→ Exercise directions
Below are lines of data, and only some are wanted. Please repeat exactly those from the line that has "contracts | 0 [8680] |" through the line that has "14,412,844,055 [8720] |".

→ Stored records
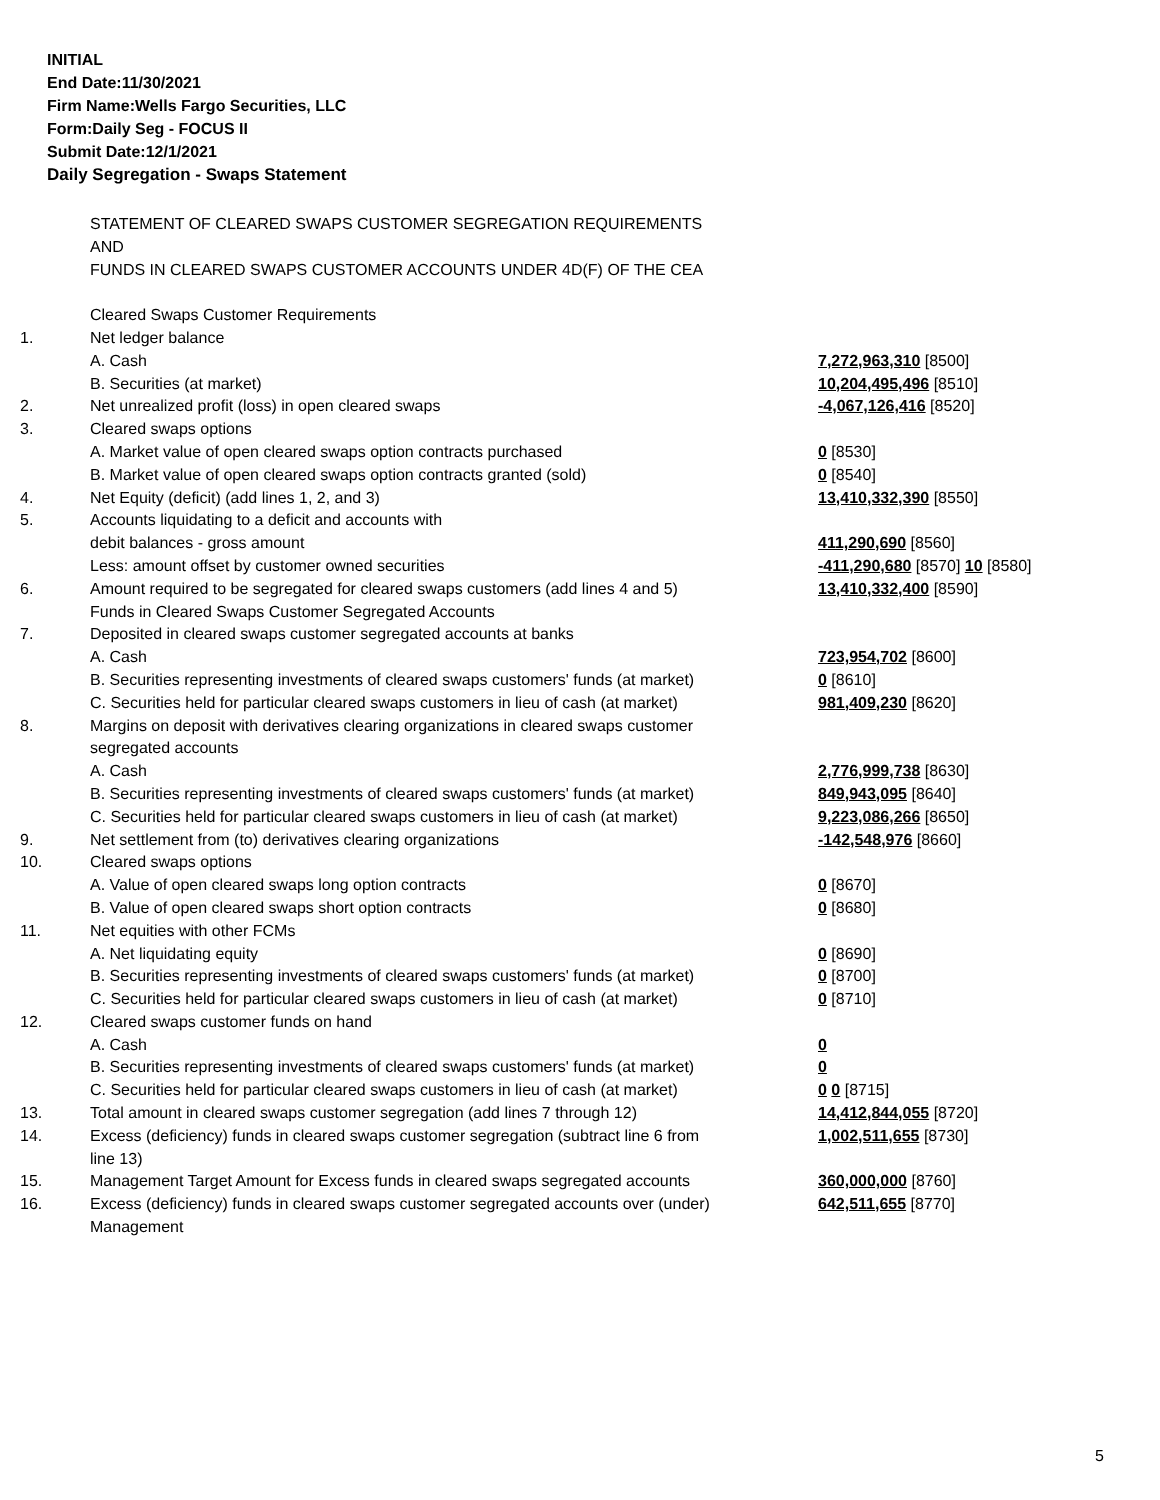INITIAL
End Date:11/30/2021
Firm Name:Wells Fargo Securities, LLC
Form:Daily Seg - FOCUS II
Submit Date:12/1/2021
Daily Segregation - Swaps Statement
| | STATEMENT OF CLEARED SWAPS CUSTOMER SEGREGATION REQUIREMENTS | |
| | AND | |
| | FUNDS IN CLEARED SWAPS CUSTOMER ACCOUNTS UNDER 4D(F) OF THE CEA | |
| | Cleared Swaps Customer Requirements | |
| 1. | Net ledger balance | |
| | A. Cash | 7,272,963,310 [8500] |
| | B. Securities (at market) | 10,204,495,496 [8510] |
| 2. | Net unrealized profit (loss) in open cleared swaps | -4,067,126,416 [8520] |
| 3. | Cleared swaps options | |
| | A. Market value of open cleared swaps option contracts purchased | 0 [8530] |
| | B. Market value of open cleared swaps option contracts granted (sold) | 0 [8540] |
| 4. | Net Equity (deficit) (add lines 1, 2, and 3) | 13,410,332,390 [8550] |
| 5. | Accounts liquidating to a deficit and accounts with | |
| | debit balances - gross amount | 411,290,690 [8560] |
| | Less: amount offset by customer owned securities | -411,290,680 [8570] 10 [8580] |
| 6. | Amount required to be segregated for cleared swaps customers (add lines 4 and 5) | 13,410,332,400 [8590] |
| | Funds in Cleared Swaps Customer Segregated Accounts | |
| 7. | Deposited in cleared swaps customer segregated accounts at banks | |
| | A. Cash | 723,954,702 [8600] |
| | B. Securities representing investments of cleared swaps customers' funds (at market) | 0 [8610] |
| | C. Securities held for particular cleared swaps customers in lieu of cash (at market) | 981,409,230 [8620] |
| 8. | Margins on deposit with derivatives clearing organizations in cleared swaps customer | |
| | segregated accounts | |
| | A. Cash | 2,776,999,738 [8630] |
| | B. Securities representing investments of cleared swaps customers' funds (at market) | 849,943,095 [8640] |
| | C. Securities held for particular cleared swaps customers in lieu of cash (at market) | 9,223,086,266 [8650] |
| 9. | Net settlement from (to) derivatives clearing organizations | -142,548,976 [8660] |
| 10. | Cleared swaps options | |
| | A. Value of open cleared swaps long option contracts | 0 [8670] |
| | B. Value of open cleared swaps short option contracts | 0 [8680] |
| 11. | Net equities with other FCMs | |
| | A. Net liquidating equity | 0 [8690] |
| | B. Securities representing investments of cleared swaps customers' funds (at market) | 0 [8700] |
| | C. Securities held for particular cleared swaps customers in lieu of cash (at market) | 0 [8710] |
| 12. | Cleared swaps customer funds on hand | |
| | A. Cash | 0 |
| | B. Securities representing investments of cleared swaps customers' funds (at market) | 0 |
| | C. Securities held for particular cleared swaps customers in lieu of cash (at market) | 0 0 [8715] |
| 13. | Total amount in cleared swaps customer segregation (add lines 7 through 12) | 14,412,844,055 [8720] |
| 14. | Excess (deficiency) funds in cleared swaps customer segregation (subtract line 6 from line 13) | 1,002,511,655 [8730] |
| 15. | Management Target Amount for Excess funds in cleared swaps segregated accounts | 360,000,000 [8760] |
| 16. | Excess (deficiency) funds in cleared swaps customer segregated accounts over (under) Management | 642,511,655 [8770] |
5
--
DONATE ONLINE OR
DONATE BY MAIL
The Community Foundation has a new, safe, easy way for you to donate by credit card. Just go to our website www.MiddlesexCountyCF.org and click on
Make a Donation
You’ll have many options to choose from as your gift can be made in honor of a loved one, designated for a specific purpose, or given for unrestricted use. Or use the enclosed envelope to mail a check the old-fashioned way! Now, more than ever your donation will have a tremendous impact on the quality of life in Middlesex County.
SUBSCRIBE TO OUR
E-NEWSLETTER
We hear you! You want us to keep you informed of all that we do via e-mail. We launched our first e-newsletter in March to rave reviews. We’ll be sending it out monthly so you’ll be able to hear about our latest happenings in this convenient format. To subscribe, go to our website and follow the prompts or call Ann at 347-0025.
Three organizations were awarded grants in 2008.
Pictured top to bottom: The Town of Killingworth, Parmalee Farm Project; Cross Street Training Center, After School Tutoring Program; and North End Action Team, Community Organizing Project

→ Reply
| | B. Value of open cleared swaps short option contracts | 0 [8680] |
| 11. | Net equities with other FCMs | |
| | A. Net liquidating equity | 0 [8690] |
| | B. Securities representing investments of cleared swaps customers' funds (at market) | 0 [8700] |
| | C. Securities held for particular cleared swaps customers in lieu of cash (at market) | 0 [8710] |
| 12. | Cleared swaps customer funds on hand | |
| | A. Cash | 0 |
| | B. Securities representing investments of cleared swaps customers' funds (at market) | 0 |
| | C. Securities held for particular cleared swaps customers in lieu of cash (at market) | 0 0 [8715] |
| 13. | Total amount in cleared swaps customer segregation (add lines 7 through 12) | 14,412,844,055 [8720] |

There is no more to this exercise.